I was in Tesco recently and came across an aisle marked Italian Meal Solutions. This raised a number of interesting questions, the main one being that, up to that point, I hadn't realised I had an Italian Meal Problem.
This is the crux of the matter, of course. There are never solutions to things which the rest of us consider to be problems. What we really need are General All-round Life Problem Solution Providers.
This is an area which has attracted attention recently, notably in Private Eye, and you'd think by now that no one could take themselves seriously enough to perpetrate these linguist contortions.

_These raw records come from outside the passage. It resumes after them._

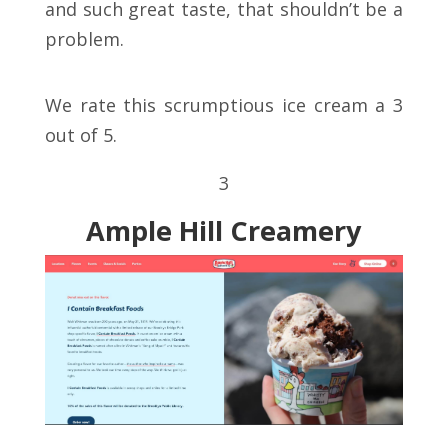
and such great taste, that shouldn’t be a
problem.
We rate this scrumptious ice cream a 3
out of 5.
3
Ample Hill Creamery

But corporate-think is not renowned for including a sense of humour.
I was discussing this only the other day with my household exercise solutions provider and we decided it was all part of the phenomenon of nomenclature creep. Well, I say 'we decided' but actually it was just me - he agreed by going 'woof'.
Titles start off perfectly respectable and then their owners feel the need to upgrade them into something incomprehensible, labouring under the delusion that their status is enhanced as a result. I blame consultants, or, as they are sometimes known, appellation obfuscation providers.
Recently, for example, I noticed that the Lake District National Park now has a Corporate Communications Director. Since when did the National Park become a corporation? I was going to ring their Press Officer and ask but couldn't find one listed. Perhaps it happens automatically when staff become outnumbered by Native American tribal leaders.
So, back to the problem of calling myself a cartoonist. In this case, the answer is obvious: From now on, I shall be advertising myself as a humour-focused scribbly drawing solutions provider...
Incidentally, if this trend ever gets as far as the police, what do they call themselves? Crime solution solutions providers?